## [Task requirements]
(A) According to the article on Marivaux's comedy La Colonie, on what date was the play first performed at the Comédie-Italienne?
(B) Reproduce everything in the article on La Colonie from "When it was" down to "title La Colonie.".
(C) Continue the article on Marivaux's comedy La Colonie from the point at which it stops.

= La Colonie =

La Colonie is a comedy by French playwright Pierre de Marivaux, published in 1750 in the journal Mercure de France.
When it was first performed at the Comédie-Italienne on June 18, 1729, La Nouvelle Colonie did not gather success and was only staged once. Marivaux cancelled all the shows and did not publish, but he rewrote the play and reduced it to a single act composed of 18 scenes. This new version was performed and published under the title La Colonie.
It is more than a baroque play, a satire of society denouncing the institutions of Marivaux's time. On an island in the middle of nowhere, women have decided to seize power. Behind the utopy, La Colonie foreshadows the feminist movements that will agitate Europe two centuries later, despite its politically and sexually conservative ending. This ironic and rich comedy raises many modern issues, and made Marivaux into a forerunner of female liberation.

== Characters ==
- Arthénice, noble woman.
- Madam Sorbin, craftsman's wife.
- Mr Sorbin, her husband.
- Timagène, noble man.
- Lina, Madam Sorbin's daughter.
- Persinet, young man of the people and Lina's lover.
- Hermocrate, gentleman and philosopher.
- Troupe of women, nobles and poor.

## [Records]

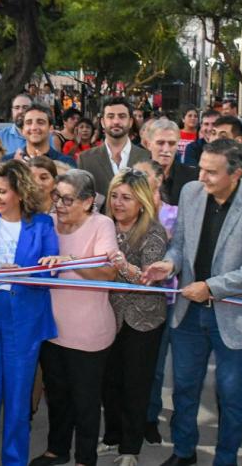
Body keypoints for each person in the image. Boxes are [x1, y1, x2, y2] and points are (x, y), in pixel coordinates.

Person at [143, 139, 242, 466]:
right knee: (184, 389)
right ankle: (184, 451)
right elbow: (180, 245)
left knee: (232, 396)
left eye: (211, 172)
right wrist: (169, 265)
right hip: (188, 314)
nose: (202, 176)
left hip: (234, 317)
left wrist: (211, 287)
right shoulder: (191, 192)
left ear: (236, 174)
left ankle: (225, 458)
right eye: (201, 168)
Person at [0, 160, 59, 466]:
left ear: (19, 192)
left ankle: (14, 460)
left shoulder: (42, 224)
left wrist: (25, 274)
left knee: (18, 399)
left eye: (2, 191)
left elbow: (51, 274)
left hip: (24, 321)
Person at [30, 170, 117, 466]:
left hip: (88, 333)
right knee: (57, 396)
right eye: (57, 197)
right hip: (51, 329)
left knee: (86, 401)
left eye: (67, 199)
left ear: (88, 201)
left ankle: (85, 458)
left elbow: (108, 273)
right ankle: (57, 449)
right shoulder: (48, 222)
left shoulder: (101, 225)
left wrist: (72, 261)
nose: (59, 205)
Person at [98, 169, 169, 466]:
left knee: (136, 384)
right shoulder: (104, 226)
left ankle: (130, 447)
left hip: (144, 320)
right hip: (108, 316)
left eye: (126, 197)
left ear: (141, 201)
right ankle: (112, 437)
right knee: (110, 381)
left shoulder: (154, 231)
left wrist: (122, 266)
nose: (118, 203)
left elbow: (148, 278)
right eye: (114, 196)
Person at [77, 98, 150, 202]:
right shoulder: (86, 159)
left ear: (130, 122)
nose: (116, 121)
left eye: (122, 116)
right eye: (110, 116)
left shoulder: (146, 157)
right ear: (102, 122)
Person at [140, 118, 199, 207]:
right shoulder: (137, 176)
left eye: (171, 143)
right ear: (149, 145)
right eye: (160, 143)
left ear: (177, 145)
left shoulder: (192, 177)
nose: (166, 149)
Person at [2, 104, 76, 167]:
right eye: (29, 123)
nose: (34, 127)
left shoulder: (66, 163)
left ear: (50, 128)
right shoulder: (7, 163)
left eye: (40, 122)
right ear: (22, 130)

## [Answers to the exercises]
(A) June 18, 1729.

(B)
When it was first performed at the Comédie-Italienne on June 18, 1729, La Nouvelle Colonie did not gather success and was only staged once. Marivaux cancelled all the shows and did not publish, but he rewrote the play and reduced it to a single act composed of 18 scenes. This new version was performed and published under the title La Colonie.

(C)
== Plot ==
A group of men and women from a conquered land are forced to take refuge on a desert island. They decided to establish institutions and vote for two governors for the island : Lord Timagène for the noble party and Mr Sorbin for the people.
But refusing to be excluded from the new government, the women rebel against their condition of dependence and form their own council. Arthénice representing the noble party and Madam Sorbin the people. They decide to abolish love and marriage, which they consider as yet another form of female subjection, and thus forbid Lina from seeing her lover Persinet. But their support crumbles when Madam Sorbin triggers the anger of the other women by deciding that they should all make themselves ugly.
When Arthénice and Madam Sorbin ask the men to give them access to all the functions the latter occupy, they delegate their powers to Hermocrate. Timagène find a solution to overturn the coup d'état by pretending they are being attacked, and sending the women to war. The latter refuse, and Madam Sorbin tells her husband to "Go to war, I'll to our home". The play ends with Timagène promising the women that their rights and best interests will be respected in the new statuses.

== Bibliography ==
- Susan Read Baker, « Sentimental Feminism in Marivaux’s La Colonie », To Hold a Mirror to Nature: Dramatic Images and Reflections, Washington, UP of America, 1982, p. 1–10.
- Derek F. Connon, « Old Dogs and New Tricks: Tradition and Revolt in Marivaux’s La Colonie », British Journal for Eighteenth-Century Studies, Autumn 1988, 11 (2), p. 173-84.
- Peter V. Conroy, Jr., « Marivaux’s Feminist Polemic: La Colonie », Eighteenth-Century Life, Oct. 1980, 6 (1), p. 43–66.
- Peter V. Conroy, « Marivaux’s The Colony », Signs, Winter 1983, 9 (2), p. 336-60.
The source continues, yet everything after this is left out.